‘Jews of Egypt’ suscite la polémique

Sauf imprévu, c’est ce mercredi 27 mars que sera projeté dans un cinéma du Caire et un autre d’Alexandrie le documentaire « Jews of Egypt » (Juifs d’Egypte) réalisé par Amir Ramsès. Un travail de deux ans durant lesquels il a retrouvé les vestiges de cette communauté forte de 80.000 personnes dont la plupart ont émigré entre 1948 et 1956, année de la campagne du Sinaï.

En Europe, Ramsès a rencontré de nombreux Juifs d’Egypte qui proclament leur amour pour le pays qu’ils ont été obligés de quitter et qui les a privés de leurs biens ainsi que de leur nationalité. « Si les choses s’étaient bien passées, nous serions toujours là-bas, la vie y était très belle », affirme l’un d’entre eux.

Le documentaire va à contre-courant de l’antijudaïsme imprégnant désormais la plupart des pays arabes. Il démontre que l’Egypte était tolérante envers ses Juifs au début du 20e siècle et que ceux-ci n’y constituaient pas la « cinquième colonne étrangère » que décrivent aujourd’hui les islamistes.

Soixante-cinq ans après la création d’Israël, le Juifs se comptent sur le doigt de la main en Egypte. Ils sont âgés, malades, en situation économique difficile, et préfèrent cacher leur origine.

Pourtant, avant 1948, de grands noms de la chanson et du cinéma égyptiens étaient juifs. Si certains avaient arabisé leur nom pour réussir, d’autres ne s’en cachaient pas. Des figures de la vie économique tels le père de l’industrie égyptienne du sucre Joseph Aslan Catawi, les propriétaires de la banque Mosseri, et la famille Cicurel qui gérait des grands magasins copiés sur l’exemple parisien des Galeries Lafayette, ont, parmi de nombreux autres, fortement contribué au développement de leur pays.

En outre, des personnalités politiques d’origine juive ont participé au développement du mouvement vers l’indépendance de l’Egypte parmi lesquelles Henri Curiel et les membres de ses réseaux de militants tiers-mondistes proches de l’URSS. Ce qui ne les a pas empêchés de perdre leur nationalité comme les autres…

La sortie de « Jews of Egypt » au Caire et à Alexandrie ressemble à un petit miracle car, pour en arriver là, le producteur Haitam al Khamissi a dû batailler ferme contre la censure et contre les Moukhabarat (Renseignements intérieurs) pour lesquels le documentaire risque de provoquer des troubles. « Un jour, les Moukhabarat m’ont convoqué et m’ont expliqué que le titre du film aggraverait la situation tendue régnant dans le pays », affirme Ramsès, qui se retient d’en dire plus en reconnaissant ne pas comprendre pourquoi la simple évocation du mot « juif » provoque autant d’émoi.

De fait, des groupes islamistes se sont engagés « au nom d’Allah » à ce que la première projection de « Jews of Egypt », qui aurait dû avoir lieu 13 mars, soit également la dernière. Quelques-uns ont menacé d’incendier les salles où le film serait projeté.

Au pouvoir en Egypte, les Frères musulmans ont encouragé le sentiment antisémite bien avant la création d’Israël et la naissance de la question palestinienne. Durant la dernière campagne électorale, la plupart des candidats à la présidence égyptienne, y compris Mohamad Morsi, ont d’ailleurs tenu des propos anti-juifs pour flatter leur électorat.

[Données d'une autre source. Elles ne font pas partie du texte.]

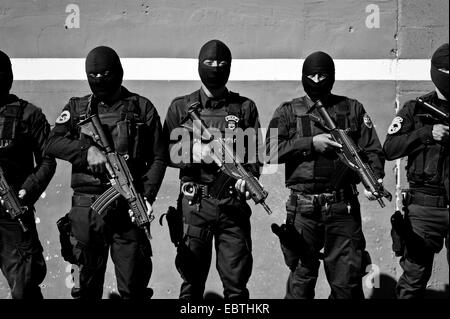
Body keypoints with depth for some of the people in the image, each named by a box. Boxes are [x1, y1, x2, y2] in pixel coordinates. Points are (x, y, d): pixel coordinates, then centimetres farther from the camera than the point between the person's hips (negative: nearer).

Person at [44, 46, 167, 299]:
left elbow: (158, 157, 2)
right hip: (87, 206, 2)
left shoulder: (142, 108, 5)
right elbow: (53, 143, -1)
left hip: (129, 206, -2)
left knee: (133, 285, 3)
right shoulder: (76, 108, 11)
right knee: (87, 281, 11)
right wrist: (87, 150, -17)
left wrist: (147, 197, -9)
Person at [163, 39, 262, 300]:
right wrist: (192, 151, -14)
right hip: (194, 203, 0)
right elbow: (166, 151, 4)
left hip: (234, 203, 0)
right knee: (192, 278, 8)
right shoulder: (181, 107, 9)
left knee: (236, 282, 4)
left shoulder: (245, 107, 9)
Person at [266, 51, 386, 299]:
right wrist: (311, 143, -13)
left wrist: (374, 177, -12)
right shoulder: (287, 112, 7)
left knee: (348, 283, 4)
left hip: (343, 207, 1)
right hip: (303, 209, 0)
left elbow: (372, 150, 7)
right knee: (301, 278, 10)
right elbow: (271, 150, -6)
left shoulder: (353, 109, 11)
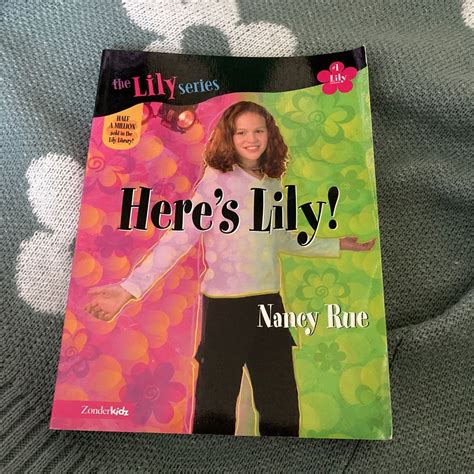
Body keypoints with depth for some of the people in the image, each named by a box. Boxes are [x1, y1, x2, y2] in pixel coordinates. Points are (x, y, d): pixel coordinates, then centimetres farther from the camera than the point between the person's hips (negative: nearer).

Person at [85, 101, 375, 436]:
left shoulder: (272, 184, 8)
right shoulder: (217, 181, -10)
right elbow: (178, 238, -17)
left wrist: (337, 245, 25)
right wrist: (130, 287, -25)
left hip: (269, 301, 6)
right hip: (226, 305, -5)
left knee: (283, 407, 18)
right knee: (216, 407, 9)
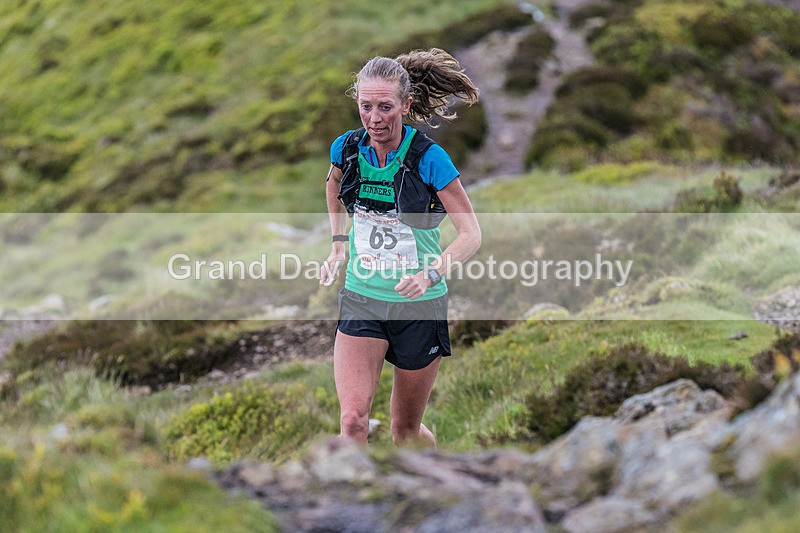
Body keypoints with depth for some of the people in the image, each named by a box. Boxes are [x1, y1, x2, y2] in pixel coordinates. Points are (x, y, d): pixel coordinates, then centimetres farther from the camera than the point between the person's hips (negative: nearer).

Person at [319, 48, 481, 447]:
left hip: (419, 307, -2)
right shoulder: (346, 148, -5)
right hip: (361, 302, 2)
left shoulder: (428, 158, -18)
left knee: (406, 431, 12)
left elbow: (471, 234, -16)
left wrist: (432, 273, -32)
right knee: (352, 420, -18)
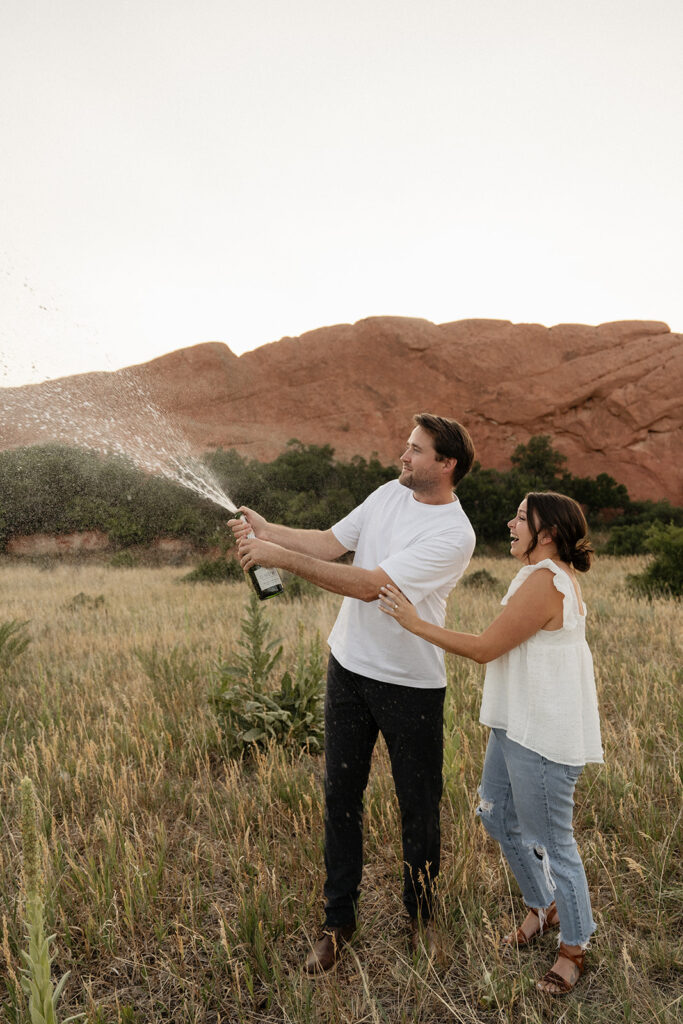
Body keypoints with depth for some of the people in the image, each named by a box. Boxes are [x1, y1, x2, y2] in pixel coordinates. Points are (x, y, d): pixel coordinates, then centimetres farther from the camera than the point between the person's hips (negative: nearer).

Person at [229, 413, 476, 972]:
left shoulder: (453, 535, -21)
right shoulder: (390, 493, 3)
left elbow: (370, 585, -27)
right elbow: (332, 542, 2)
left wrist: (284, 557, -29)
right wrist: (266, 528, -12)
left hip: (412, 683, -5)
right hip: (349, 665, 6)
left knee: (419, 804, 11)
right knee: (341, 795, 12)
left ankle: (421, 915, 37)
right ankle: (339, 921, 30)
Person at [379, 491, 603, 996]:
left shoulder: (544, 582, -22)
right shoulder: (556, 575, 11)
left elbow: (484, 648, -20)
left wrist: (416, 623, -16)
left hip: (543, 735, -11)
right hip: (517, 724, 11)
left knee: (551, 840, 5)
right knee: (498, 816, 21)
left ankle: (574, 948, 26)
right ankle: (543, 907, 42)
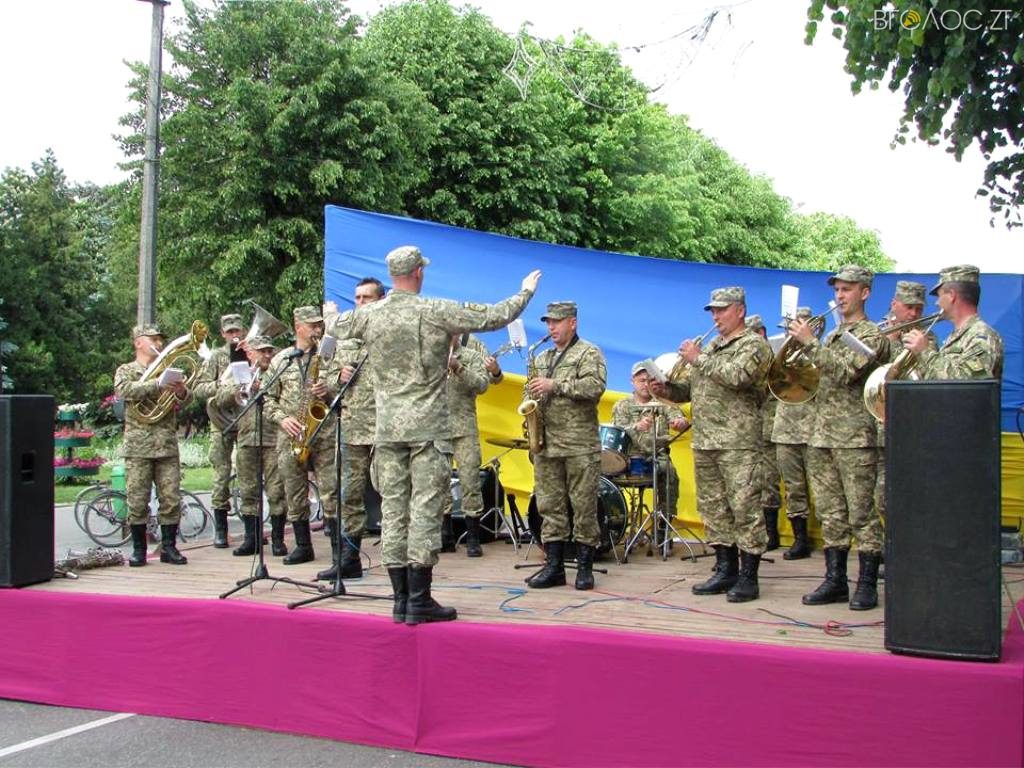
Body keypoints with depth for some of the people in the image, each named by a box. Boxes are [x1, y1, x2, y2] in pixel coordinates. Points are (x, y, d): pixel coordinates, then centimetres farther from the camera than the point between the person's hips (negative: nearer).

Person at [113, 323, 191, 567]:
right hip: (138, 445, -3)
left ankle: (169, 547, 9)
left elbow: (187, 398, 5)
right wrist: (157, 384, -27)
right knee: (137, 501, -1)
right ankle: (138, 549, 9)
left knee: (171, 499, 1)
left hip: (167, 444, 3)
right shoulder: (126, 370, 7)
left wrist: (181, 391, -19)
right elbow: (124, 391, -15)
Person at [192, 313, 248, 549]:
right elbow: (199, 389, 0)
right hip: (222, 423, -1)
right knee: (222, 474, -1)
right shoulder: (216, 357, 5)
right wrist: (220, 385, -17)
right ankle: (220, 529, 6)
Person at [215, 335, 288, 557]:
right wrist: (240, 387, -9)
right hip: (246, 439, 3)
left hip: (273, 439, -3)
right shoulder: (238, 374, 17)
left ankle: (277, 539, 3)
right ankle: (251, 539, 13)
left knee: (276, 491, -5)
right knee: (248, 491, 6)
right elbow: (221, 400, 6)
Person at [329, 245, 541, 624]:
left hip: (387, 429, 4)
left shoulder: (369, 315, 4)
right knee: (424, 511, -3)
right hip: (428, 428, -4)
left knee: (393, 511, 7)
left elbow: (336, 327, 25)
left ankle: (401, 599, 10)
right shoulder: (437, 312, -7)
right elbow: (495, 317, -2)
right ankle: (419, 600, -3)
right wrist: (526, 292, 16)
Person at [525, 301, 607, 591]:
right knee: (549, 505, 5)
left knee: (584, 506, -3)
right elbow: (531, 392, 27)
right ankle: (553, 566, 9)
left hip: (580, 445, -6)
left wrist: (555, 385, -17)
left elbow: (595, 386, -16)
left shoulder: (589, 353, 0)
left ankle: (585, 567, 5)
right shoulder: (541, 359, 20)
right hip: (546, 444, 6)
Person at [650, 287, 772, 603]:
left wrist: (699, 359, -12)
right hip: (704, 443, 8)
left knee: (744, 508, -7)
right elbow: (690, 389, 24)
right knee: (713, 509, 9)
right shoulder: (711, 347, 22)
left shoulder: (754, 345, -2)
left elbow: (736, 376, -20)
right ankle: (725, 570, 18)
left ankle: (748, 577, -2)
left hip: (738, 444, -8)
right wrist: (666, 389, 5)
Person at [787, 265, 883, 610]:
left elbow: (844, 372, -18)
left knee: (861, 513, -3)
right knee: (830, 513, 9)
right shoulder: (831, 336, 20)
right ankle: (835, 579, 14)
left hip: (853, 437, -7)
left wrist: (810, 343, -18)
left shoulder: (870, 334, -4)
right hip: (821, 436, 8)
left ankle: (867, 584, 3)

Depuis l’accession au pouvoir du nouveau président, la synagogue « Shaar Hashamayim » (Les portes du ciel), la plus importante du Caire également connue sous le nom de « synagogue de la rue Adly », a été fermée à plusieurs reprises. Pour de prétendues « raisons de sécurité » et toujours durant la période des fêtes juives.

Cette institution du judaïsme égyptien rénovée à grands frais au milieu des années 80 grâce à des dons émanant de Juifs d’Egypte réfugiés en Europe avait fêté son 100e anniversaire en 2008 avant d’échapper à un attentant islamiste en 2010. Une valise piégée dont le détonateur à fait long feu. Trois ans plus tard, elle n’est plus qu’une coquille vide, à l’image de ce que fut l’une des communautés juives les plus florissantes du monde arabe.